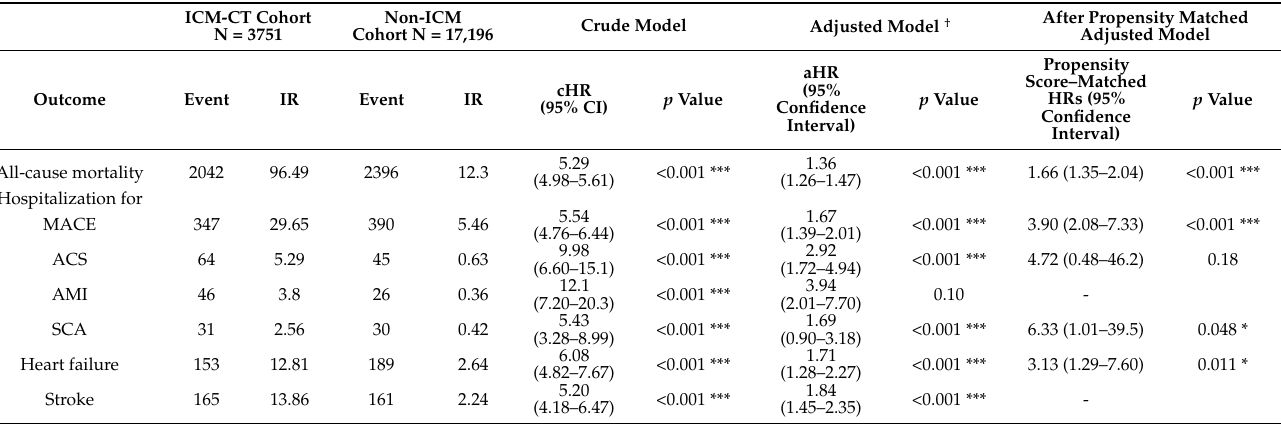
Table 2. Incidence and hazard ratios of all-cause mortality and MACEs in patients with ICM-CT exposures compared to those without, by type of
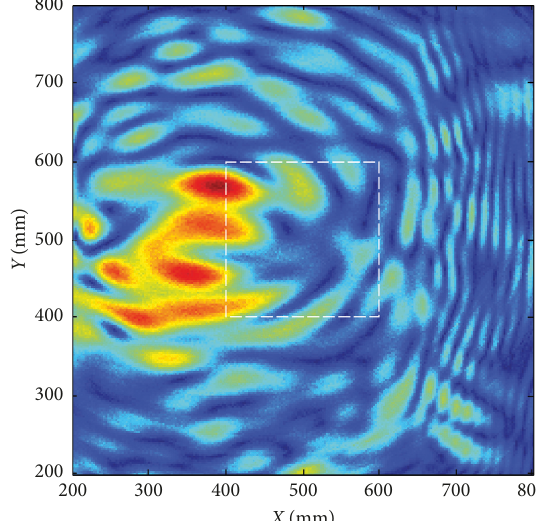
Figure 12: SAFT imaging experimental results.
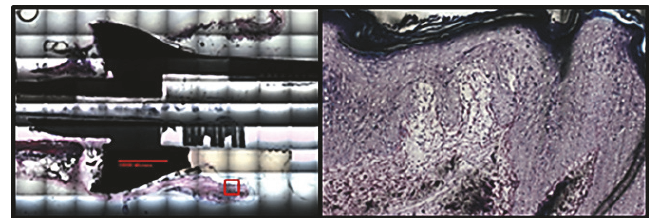
Figure 4: This figure shows the transcutaneous adaption of the skin epithelialization at the implant-skin interface (Sheep 1A).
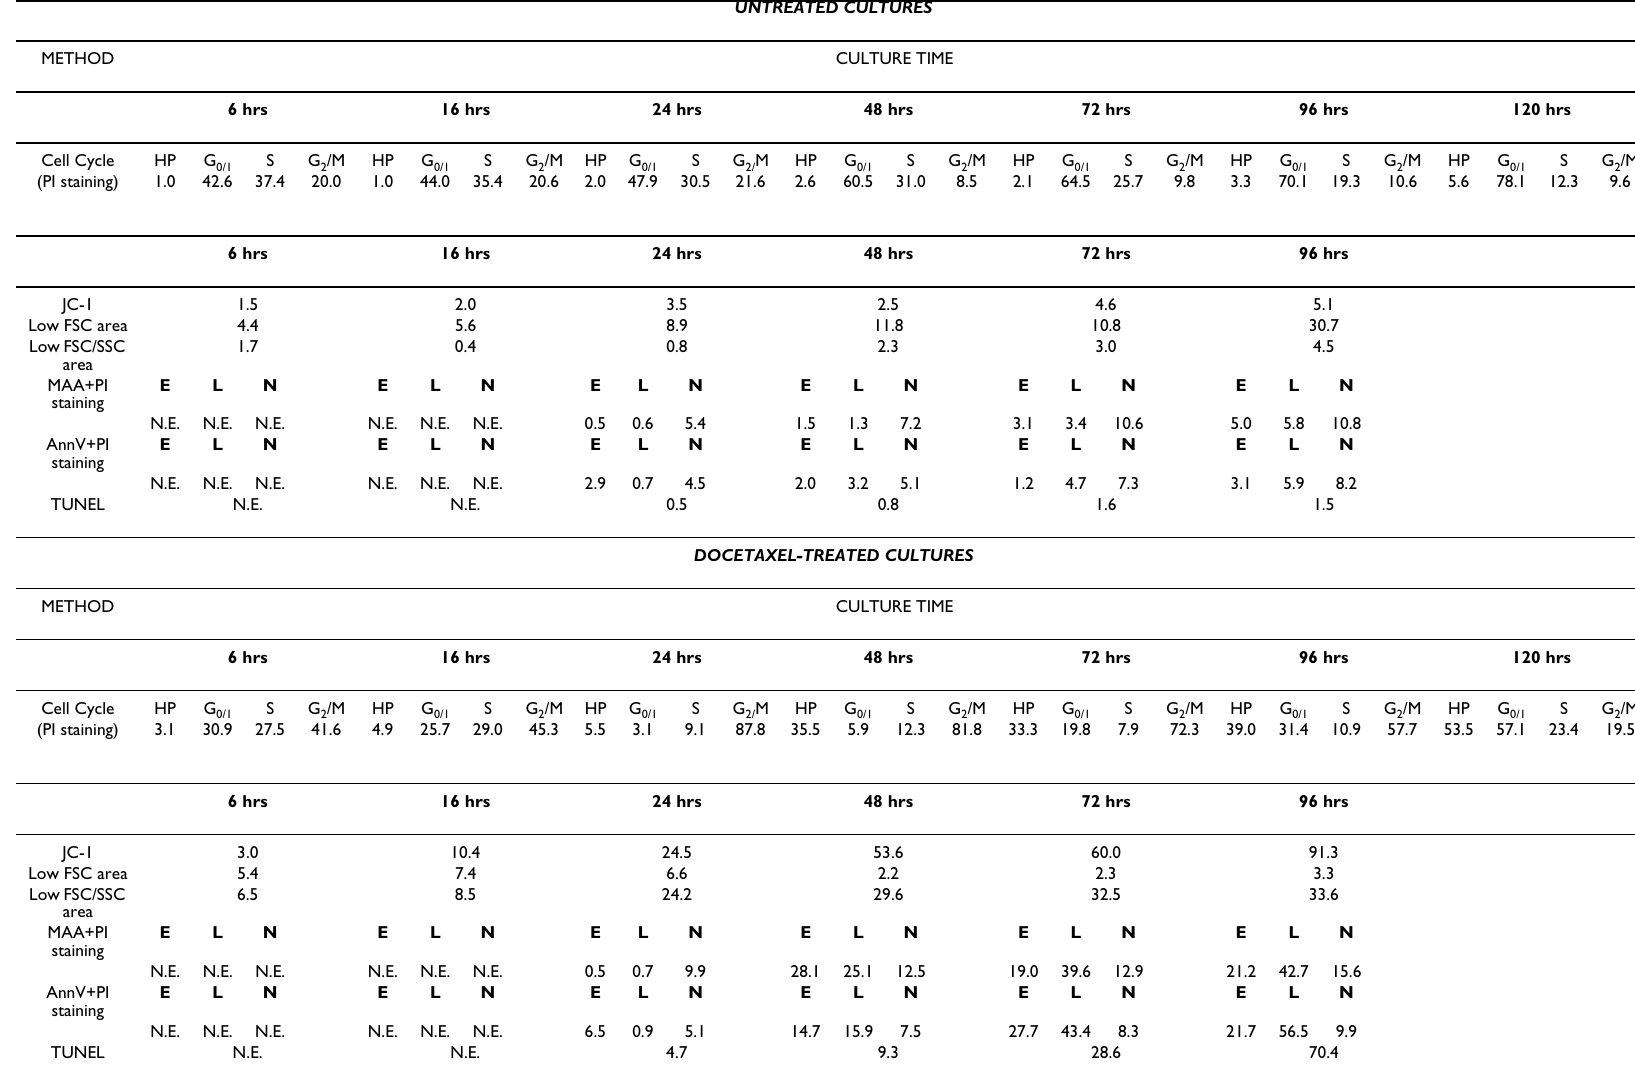
Table 1: Percentage of apoptotic cells: comparison of results obtained with different methods in HT 1376 cells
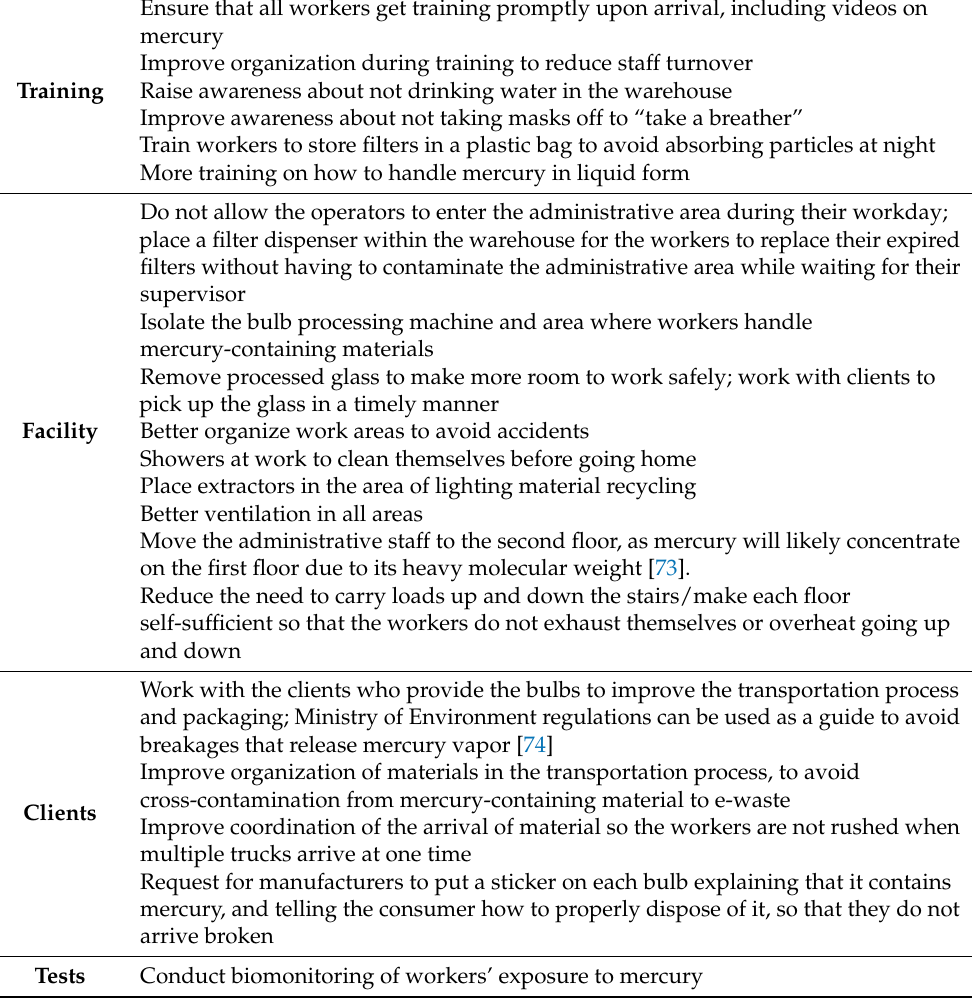
Table 1. Workplace safety improvements recommended by recycling workers to reduce hazardous exposures to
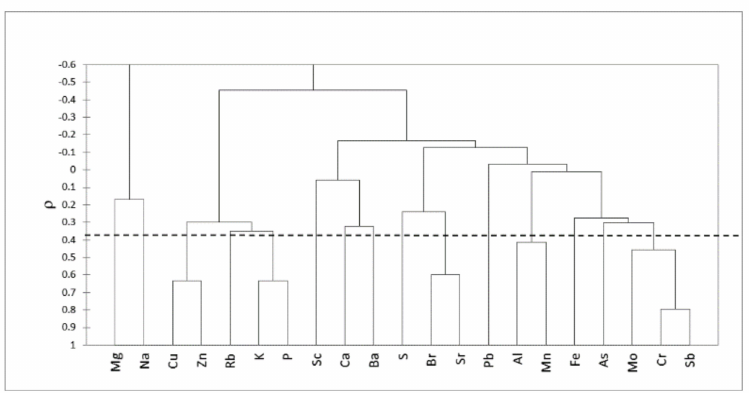
Figure 2. Cluster analysis dendrogram for 39 samples and 21 elements. Cluster analysis was based on Spearman’s rank correlation ρ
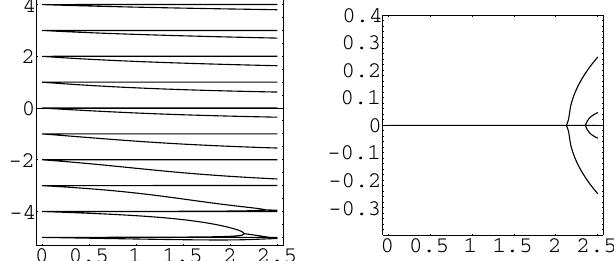
FIG. 68. Real and imaginary part of the coherent tune shift in units of the synchrotron tune with an incoherent tune shift of (cid:6) 2 : 5 Q at (cid:6) (cid:16) versus the electron density in units of 10 12 m (cid:2) 3 s z (cid:3) 10 11 protons in the SPS, computed by for a bunch of N b Perevedentsev [72].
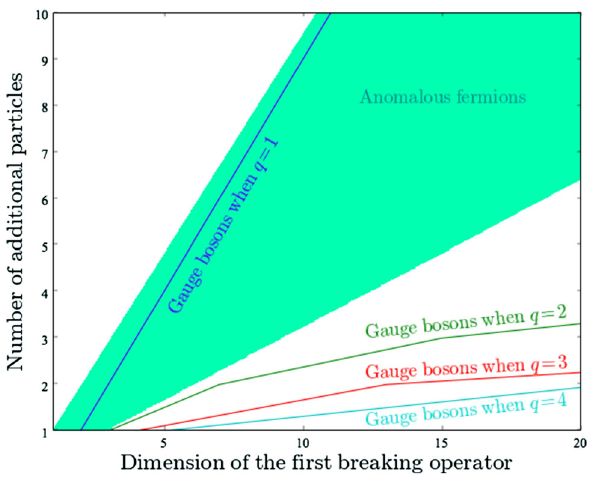
Fig. 2 Number of additional particles function of the first explicit breaking operator dimension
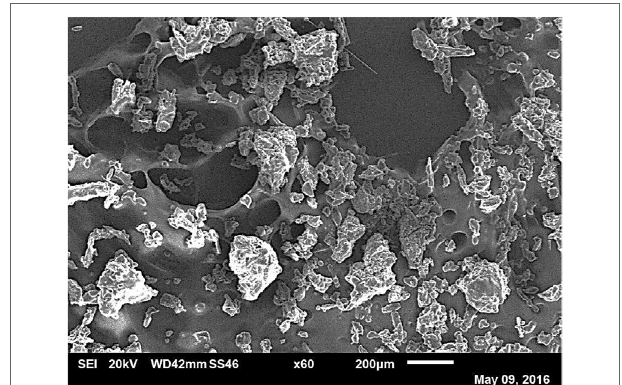
FigUre 6 | SEM of [N 4444 ][Ac] at 50 wt% cellulose loading showing agglomeration of cellulose particles (white) rather than surface coating.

EXERCISE PROMPT: Only the pictures are to be excluded; all other parts of the records above are to be given exactly.

RESPONSE BELOW:
Table 2. Incidence and hazard ratios of all-cause mortality and MACEs in patients with ICM-CT exposures compared to those without, by type of
Figure 12: SAFT imaging experimental results.
Figure 4: This figure shows the transcutaneous adaption of the skin epithelialization at the implant-skin interface (Sheep 1A).
Table 1: Percentage of apoptotic cells: comparison of results obtained with different methods in HT 1376 cells
Table 1. Workplace safety improvements recommended by recycling workers to reduce hazardous exposures to
Figure 2. Cluster analysis dendrogram for 39 samples and 21 elements. Cluster analysis was based on Spearman’s rank correlation ρ
FIG. 68. Real and imaginary part of the coherent tune shift in units of the synchrotron tune with an incoherent tune shift of (cid:6) 2 : 5 Q at (cid:6) (cid:16) versus the electron density in units of 10 12 m (cid:2) 3 s z (cid:3) 10 11 protons in the SPS, computed by for a bunch of N b Perevedentsev [72].
Fig. 2 Number of additional particles function of the first explicit breaking operator dimension
FigUre 6 | SEM of [N 4444 ][Ac] at 50 wt% cellulose loading showing agglomeration of cellulose particles (white) rather than surface coating.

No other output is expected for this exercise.